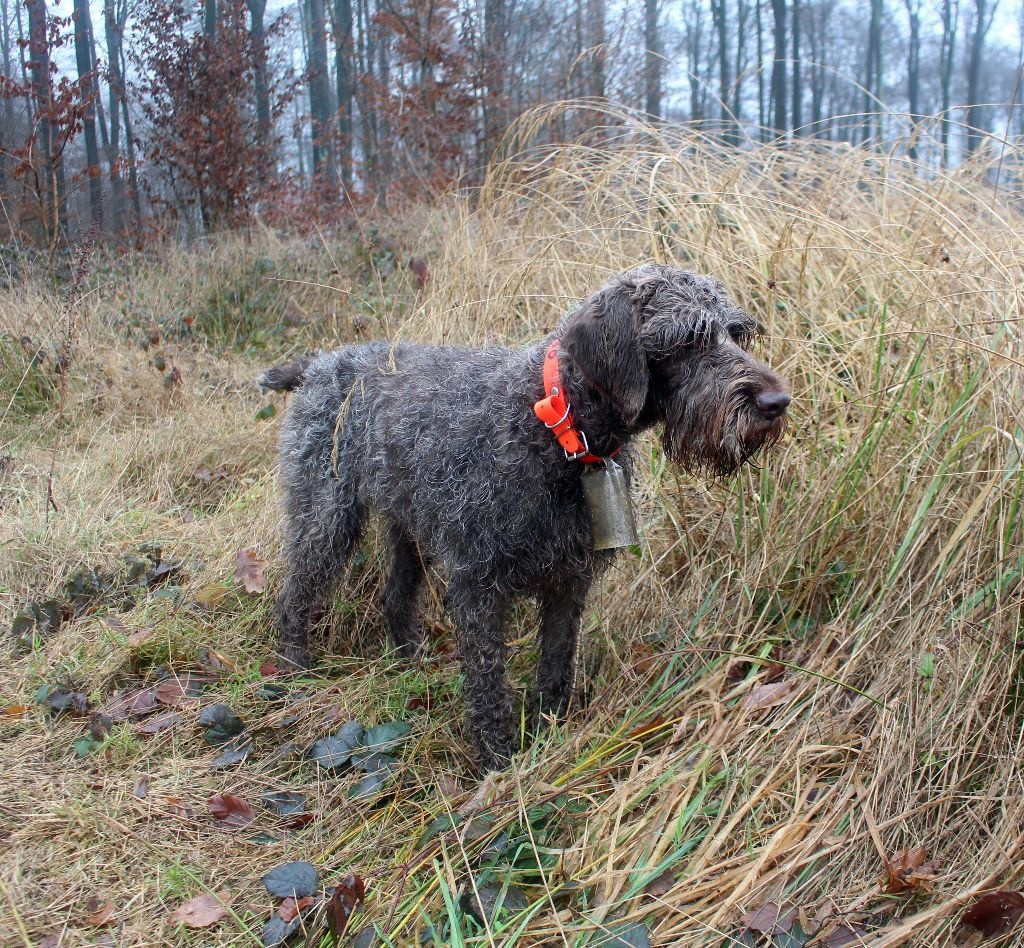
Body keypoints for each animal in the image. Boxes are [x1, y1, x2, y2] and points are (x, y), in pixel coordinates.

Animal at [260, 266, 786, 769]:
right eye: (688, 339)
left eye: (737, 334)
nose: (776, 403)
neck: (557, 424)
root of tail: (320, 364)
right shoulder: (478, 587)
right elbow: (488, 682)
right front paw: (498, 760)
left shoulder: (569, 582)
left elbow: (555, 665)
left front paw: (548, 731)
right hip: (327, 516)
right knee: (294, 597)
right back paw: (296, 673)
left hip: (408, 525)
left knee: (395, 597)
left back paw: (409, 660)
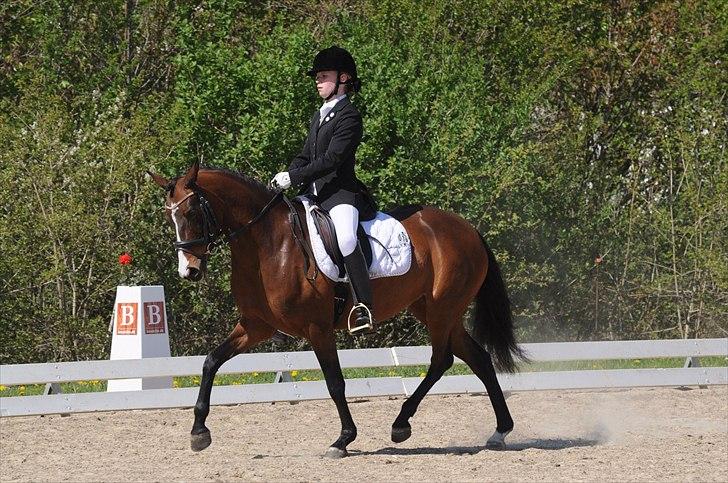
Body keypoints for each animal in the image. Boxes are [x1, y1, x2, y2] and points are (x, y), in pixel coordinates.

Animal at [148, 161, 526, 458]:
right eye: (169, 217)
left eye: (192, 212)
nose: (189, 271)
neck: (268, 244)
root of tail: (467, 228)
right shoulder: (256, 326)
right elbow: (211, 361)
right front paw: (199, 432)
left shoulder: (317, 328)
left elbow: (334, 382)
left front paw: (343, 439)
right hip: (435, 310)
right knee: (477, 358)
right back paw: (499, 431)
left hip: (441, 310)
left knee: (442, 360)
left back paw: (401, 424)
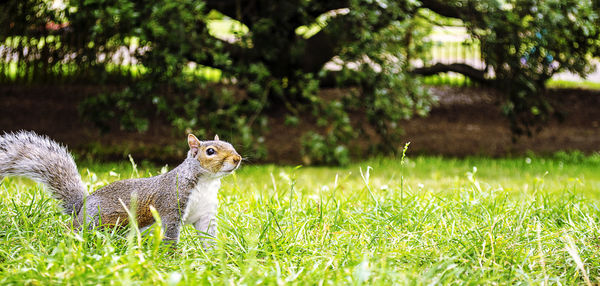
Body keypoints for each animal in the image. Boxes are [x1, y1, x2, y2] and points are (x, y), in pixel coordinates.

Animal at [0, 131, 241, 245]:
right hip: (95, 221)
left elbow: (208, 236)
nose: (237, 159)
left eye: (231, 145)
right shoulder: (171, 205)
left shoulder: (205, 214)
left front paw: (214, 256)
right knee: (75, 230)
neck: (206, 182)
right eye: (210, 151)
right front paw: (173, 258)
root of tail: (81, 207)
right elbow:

◆ Required action: Which lines of the data contain the string "shoulder"? Copy each of them.

◆ Response area:
right shoulder: (478, 587)
left shoulder: (569, 582)
right shoulder: (256, 326)
left shoulder: (317, 328)
right shoulder: (171, 205)
left shoulder: (205, 214)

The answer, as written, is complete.